▶ _WHAT TO WORK ON_
Copy out each line of the entries below word for word, leaving out the pictures.

Data records
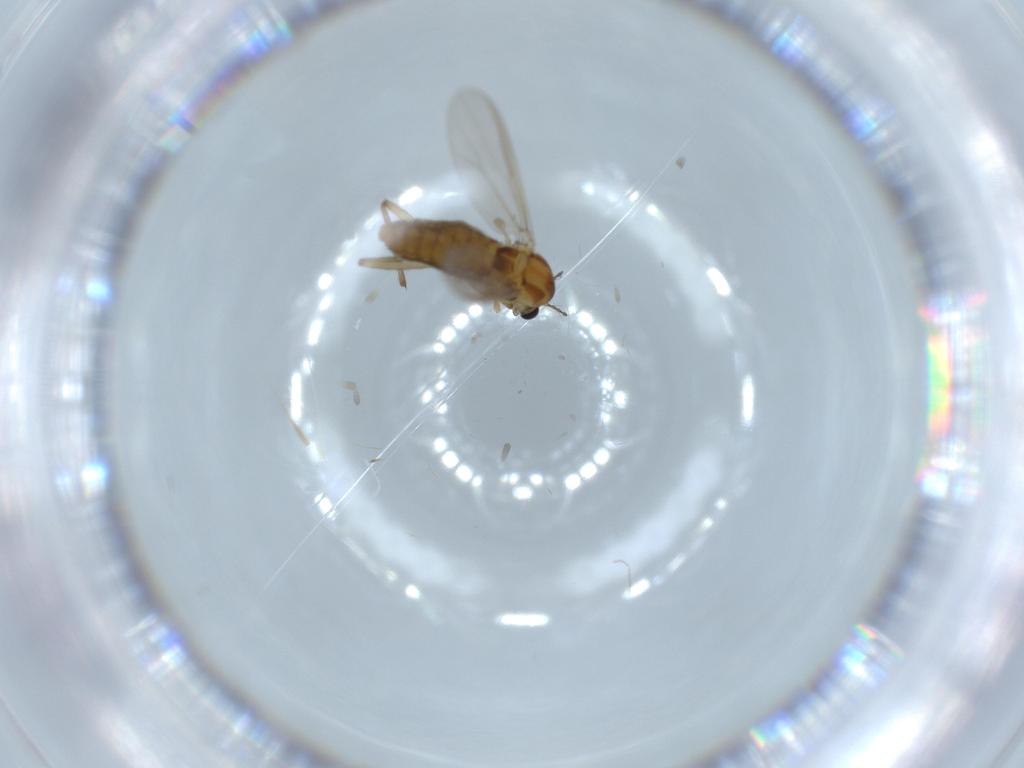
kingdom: Animalia
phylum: Arthropoda
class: Insecta
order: Diptera
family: Chironomidae
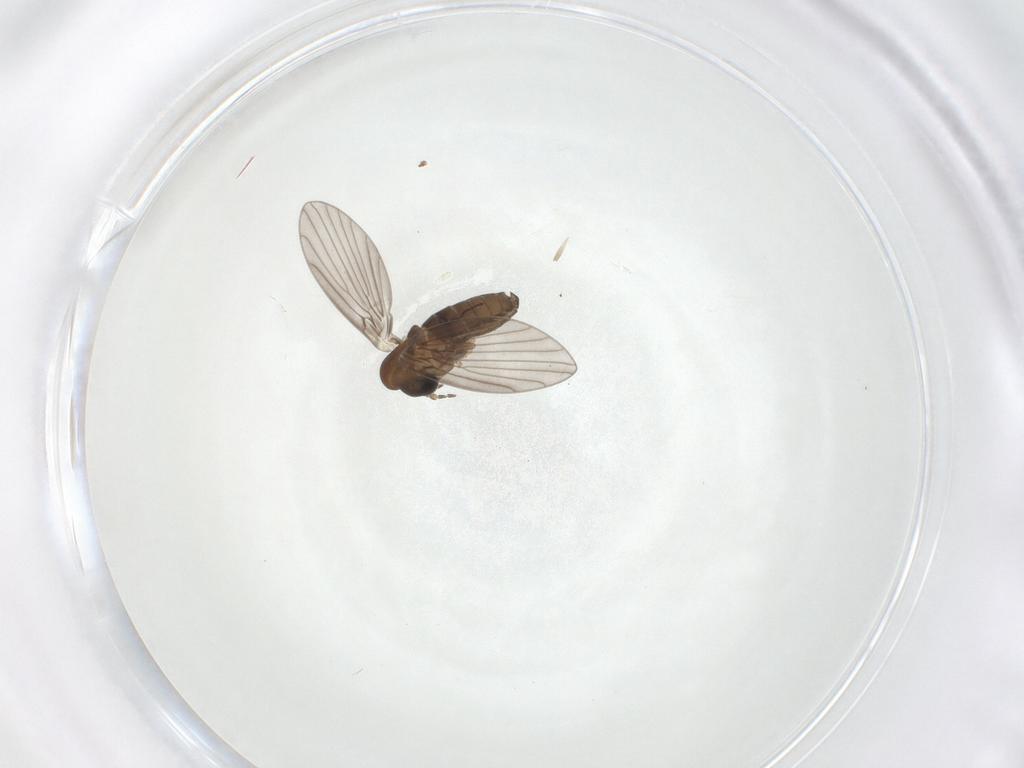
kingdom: Animalia
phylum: Arthropoda
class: Insecta
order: Diptera
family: Psychodidae
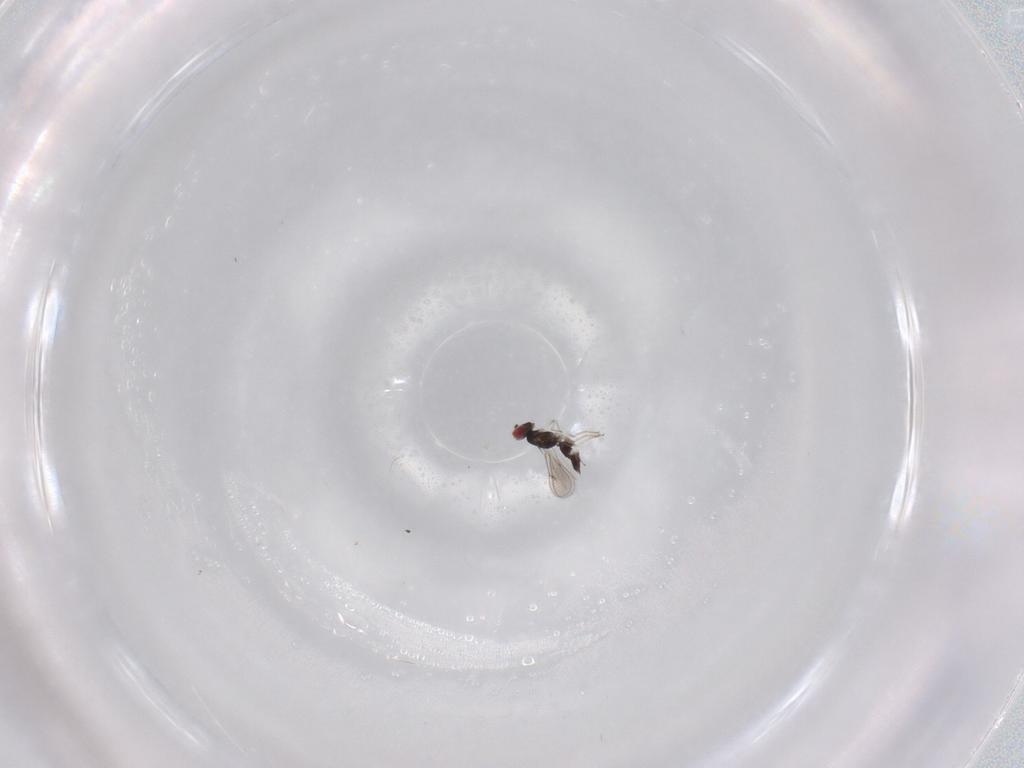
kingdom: Animalia
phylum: Arthropoda
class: Insecta
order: Hymenoptera
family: Eulophidae
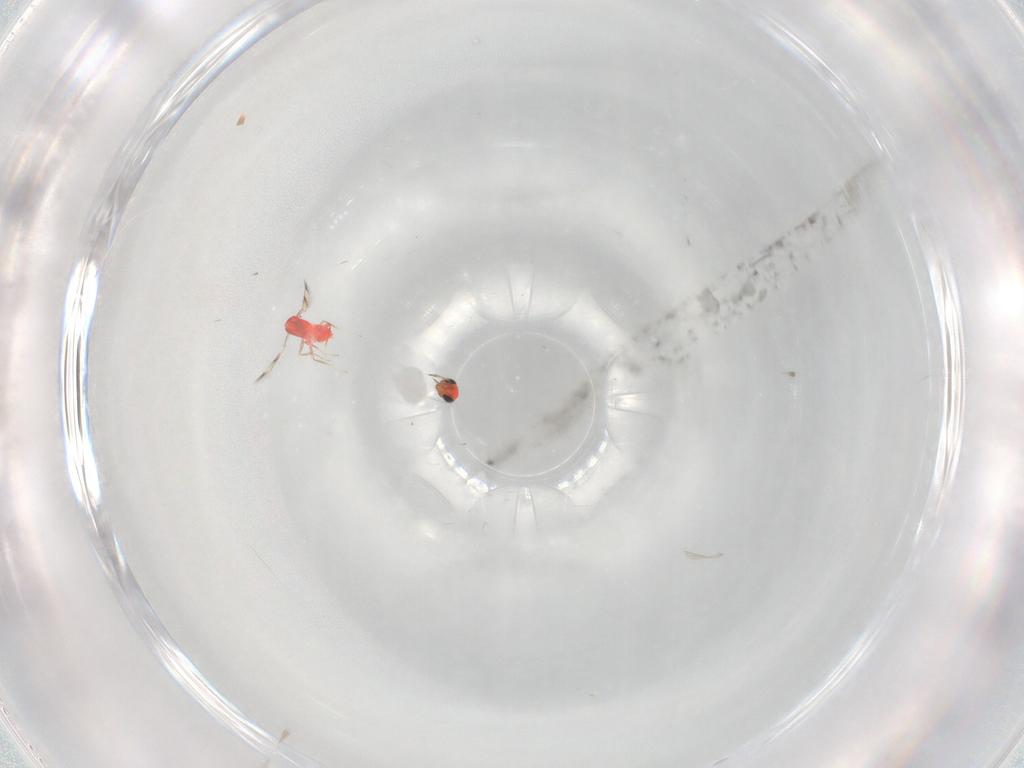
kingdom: Animalia
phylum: Arthropoda
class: Insecta
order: Hymenoptera
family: Trichogrammatidae
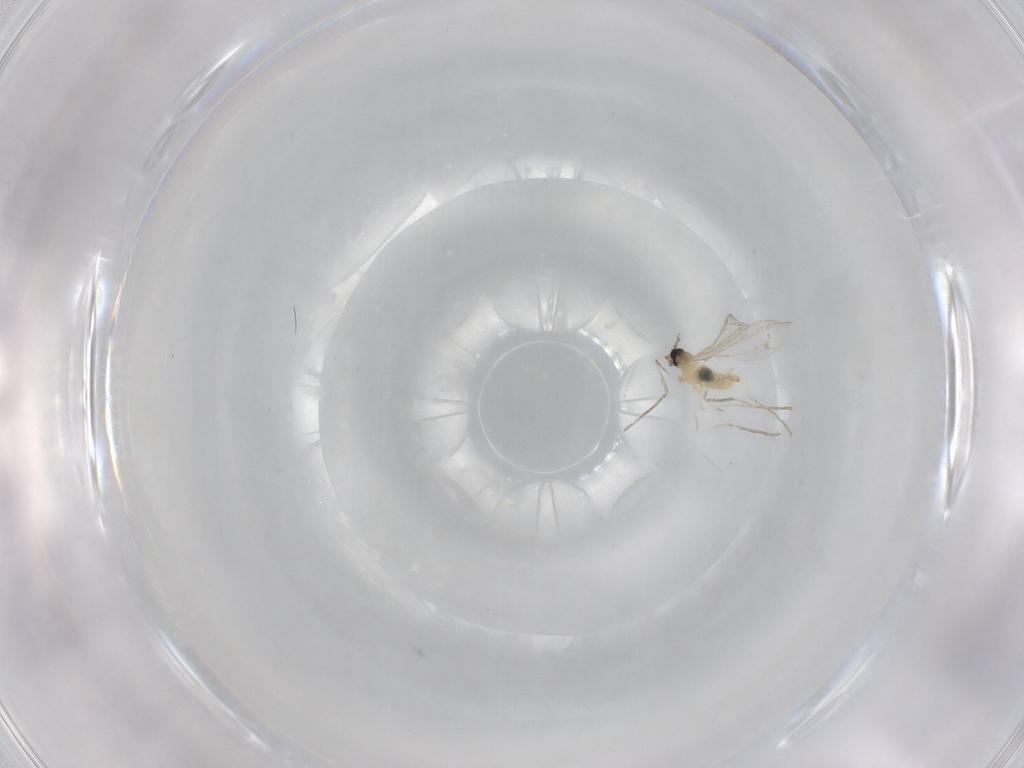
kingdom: Animalia
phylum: Arthropoda
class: Insecta
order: Diptera
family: Cecidomyiidae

▶ _CORRECT ANSWER_
kingdom: Animalia
phylum: Arthropoda
class: Insecta
order: Diptera
family: Chironomidae
kingdom: Animalia
phylum: Arthropoda
class: Insecta
order: Diptera
family: Psychodidae
kingdom: Animalia
phylum: Arthropoda
class: Insecta
order: Hymenoptera
family: Eulophidae
kingdom: Animalia
phylum: Arthropoda
class: Insecta
order: Hymenoptera
family: Trichogrammatidae
kingdom: Animalia
phylum: Arthropoda
class: Insecta
order: Diptera
family: Cecidomyiidae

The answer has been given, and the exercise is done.